こんにちは。行政書士法人IMSの松井です。
いつまでたっても衣替えができない10月でしたが、来週半ばぐらいからはようやく寒くなりそうです。昨年は綺麗に咲いていたコスモスが全く咲かなかったり、秋の果物がイマイチ美味しくなかったりと暑かった夏の影響がかなり出ているように感じます。
さて、今回は先日ニュースになっていた日本の某メガバンクの新たな採用コースについて、ビザ面から考えてみたいと思います。
2025年4月入社の新卒社員を対象とするこの新設採用コースでは、高い英語力のある人材に入社後、最短2年目でニューヨークあるいはロンドンの勤務を確約するものだそうです。将来、海外勤務を希望する学生には魅力的な制度かと思います。英国ビザは弊社の専門ではありませんので、ここでは米国ビザについて検討いたします。
駐在員向けビザ
米国の駐在員が最もよく利用するビザはLビザあるいはEビザです。それぞれの特徴は下記のとおりです。
Lビザ:いわゆる企業内転勤ビザ。直近3年のうち、継続して1年以上の米国外でのグループ企業での勤務が必須条件。
Eビザ:貿易(E-1)および投資(E-2)ビザの2種類がある。日米間の直接貿易が継続的にあること(E-1)、あるいは日本から米国へのリスクのある積極的な投資実績があること(E-2)で取得できる。貿易や投資の主体は企業で問題ない。その企業の従業員であれば、ビザを取得できるため、駐在員用のビザとして利用されている。

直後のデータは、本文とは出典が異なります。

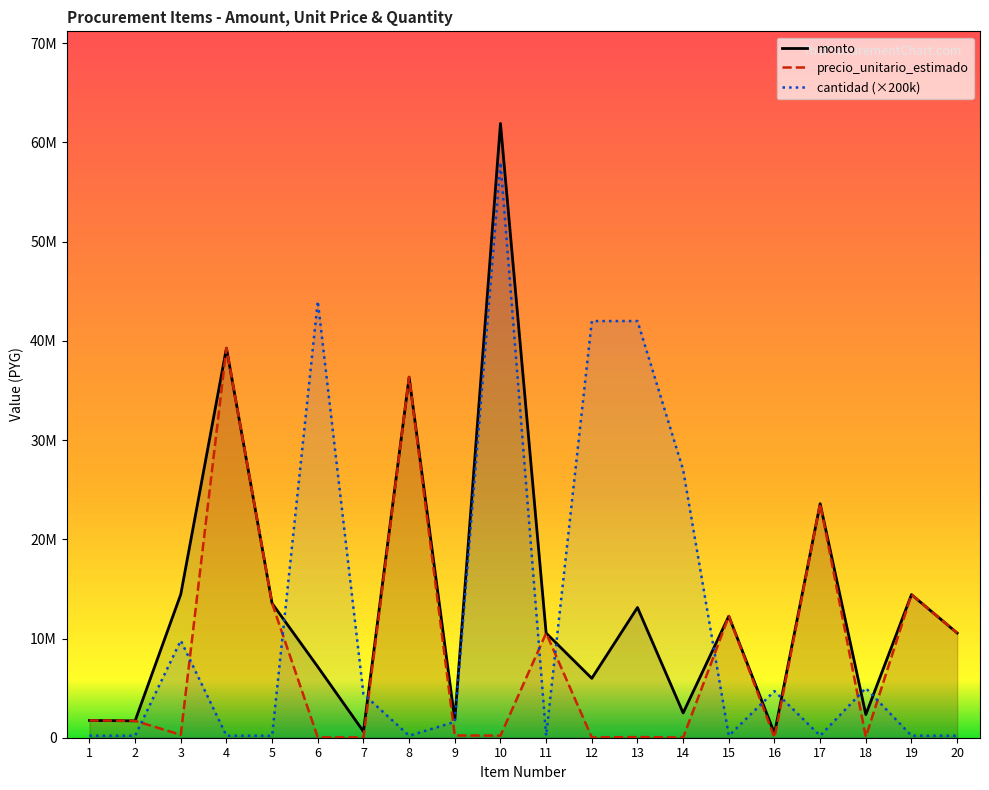

Between 6 and 17, which is larger?

17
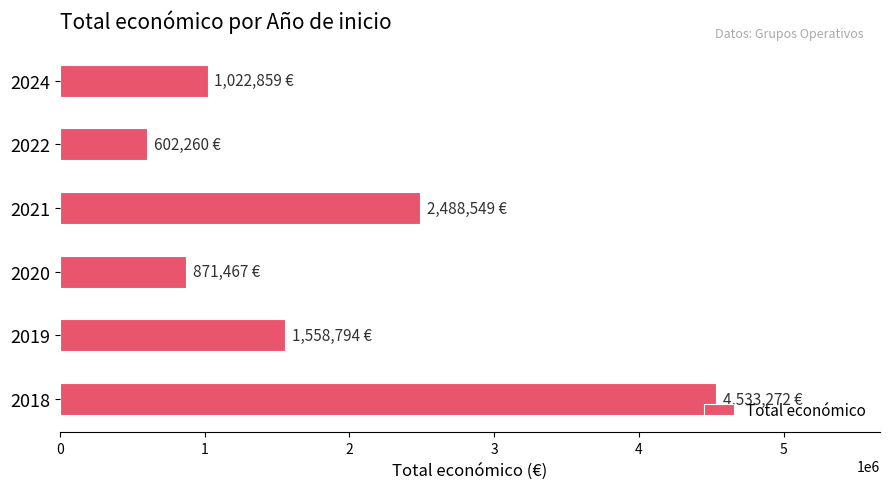

What is the smallest value displayed?

602260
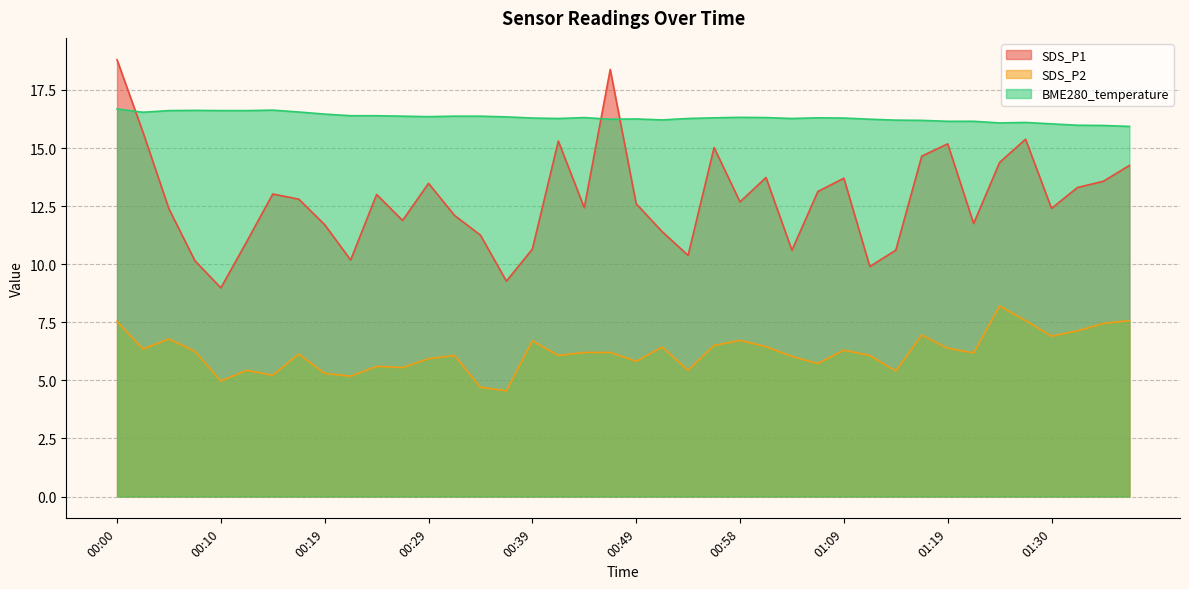

What is the difference between the maximum and second lowest values in the BME280_temperature series?

0.7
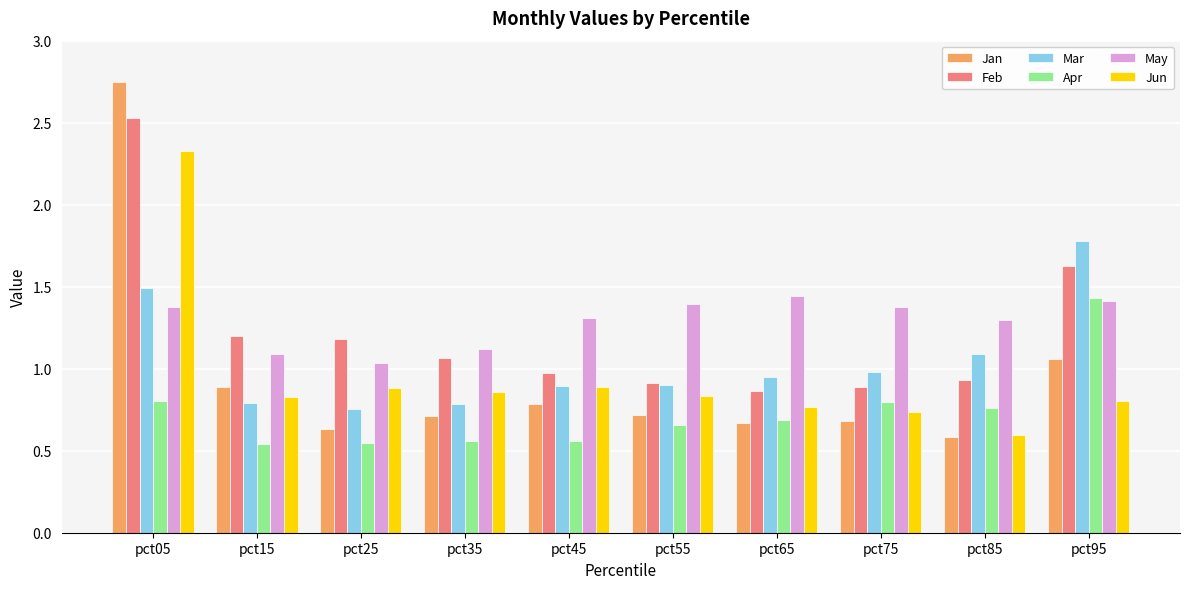

At which label does Jan reach its peak?

pct05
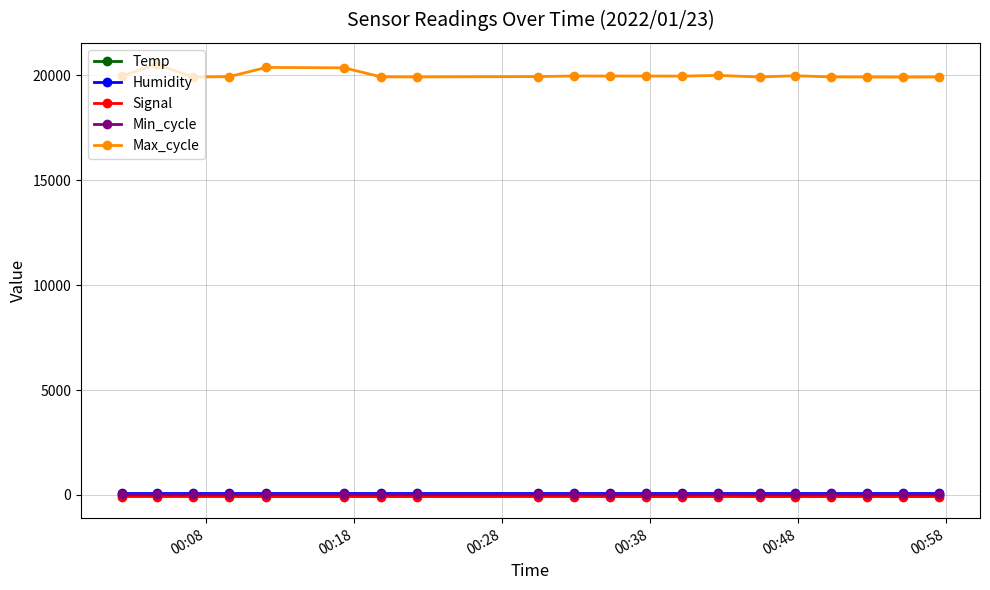

At how many categories does at least one series exceed 13590?

20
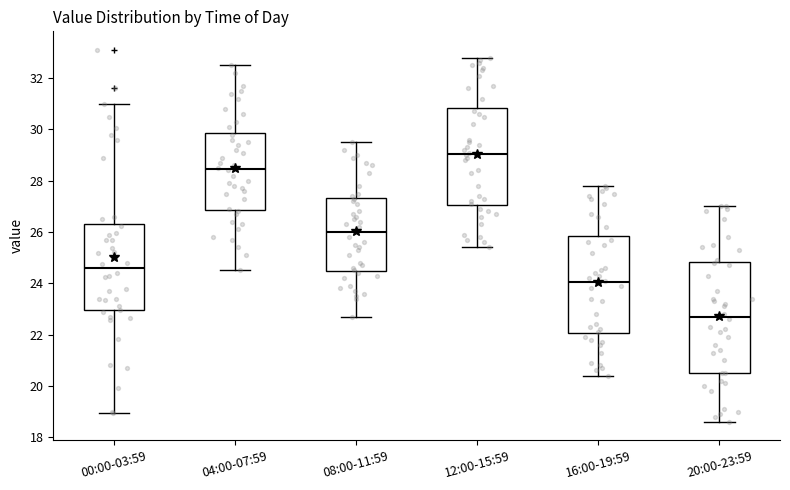

Where does the lower whisker of the box for 08:00-11:59 end on the y-axis? The values are not printed on the chart, so give them approximately, as read against the axis.

22.8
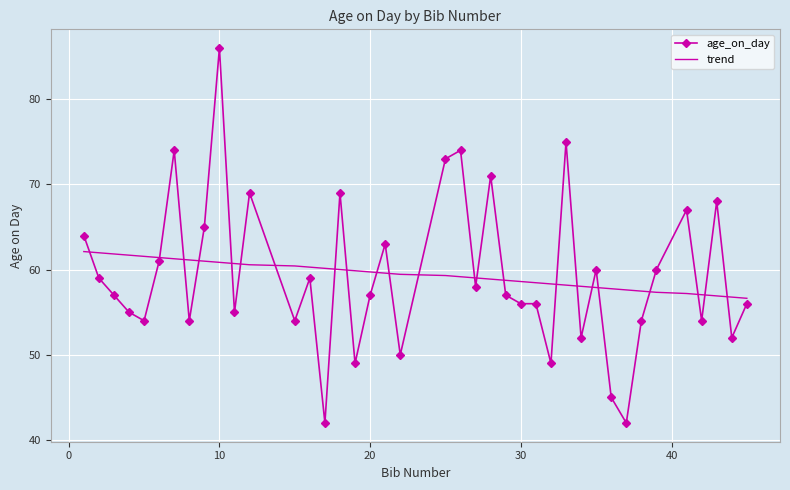

Rank the series by their maximum value, from lowest to highest.

trend, age_on_day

銀行という業態を鑑みますと、Eビザではなく、Lビザの可能性が高いかと思われます。記事には「査証(ビザ)を取得するために1年間は国内勤務が必要」と記載されておりましたので、上記Lビザの条件にも合致します。ここで問題となるのが、申請者(赴任者)自身のバックグランドです。Lビザの申請カテゴリーには、役員職(Executive)・管理職(Manager)あるいは専門職(Specialist)があります。新卒2年目で役員やマネージャーは普通ないでしょうから、恐らく専門職での申請狙いということになると思います。専門職は職業上の専門職(弁護士、会計士、エンジニア等)もあれば、その企業にとっての専門性を有する人材ということでも申請可能です。問題は果たして入社2年目の若手社員に専門性があると言えるのかという点です。修士号あるいは博士号取得済みで理系であれば、専門性を打ち出しやすいかもしれませんが、学部卒ではかなり難しいのではないでしょうか。この点はEビザであっても同様です。
専門職ビザ
新卒でも取得可能な就労ビザとして、H-1Bというものがあります。ただし、こちらは原則コンピュータによる無作為抽選で当選しませんと審査に進むことすらできません。年間枠がある上、審査期間も長く掛かりますので、このビザを利用することは現実的ではありません。このH-1Bビザは米国内で学位を取得した学生が、学生ビザのまま働ける期間(OPT)を利用して、その間にH-1Bビザを申請するというパターンが多く、日本の企業から派遣される場合にはほとんど利用されません。
研修ビザ
残る手段としてはJビザがあります。Jビザは国際交流訪問ビザとも言われるものです。このビザには、トレイニー、インターン、リサーチスカラー、交換留学生等15種類ものカテゴリーがありますが、企業からの派遣で最もよく利用されるものはトレイニー(研修生)というカテゴリーになります。
トレイニーの主な条件は下記のとおりです。
・米国でしか学べないことを学ぶこと
・18歳以上で健康であること
・研修期間中は、米国市民や社会と積極的に接触し、相互理解を深め、文化交流に努めること
・研修期間終了後は、必ず帰国し、研修の成果を役立てること(つまり、研修修了直後のLビザやEビザ派遣は難しい。)
・研修分野での実務経験が高校卒業後5年以上あること(ただし、米国以外の大学で関連分野を履修している場合には大卒後、1年の実務経験で可。米国の大学を卒業している場合には、帰国後5年経過している必要あり)
・研修期間中、国務省の要件を満たす医療保険に加入すること
・受入企業により定められた研修計画に従って実務研修を行うこと
研修期間は最長1年半で、基本的には研修修了後に帰国する必要があります。また、米国大卒の場合、入社後2年目では派遣できない ので、米国大を卒業した英語力の高い人材には使用できないというデメリットもあります。なぜ米国大卒がすぐにJビザを利用できないかと言うと、これはあくまで国際交流のためのビザだからです。米国大に在籍していれば、国際交流は必然的にしているでしょうから、卒業後すぐには使えないということになります。
この新設採用コースでは、どのビザを念頭に置かれているのか不明ですが、米国は若手でキャリアが浅い方を派遣するのが難しい国であることはお分かりいただけたでしょうか。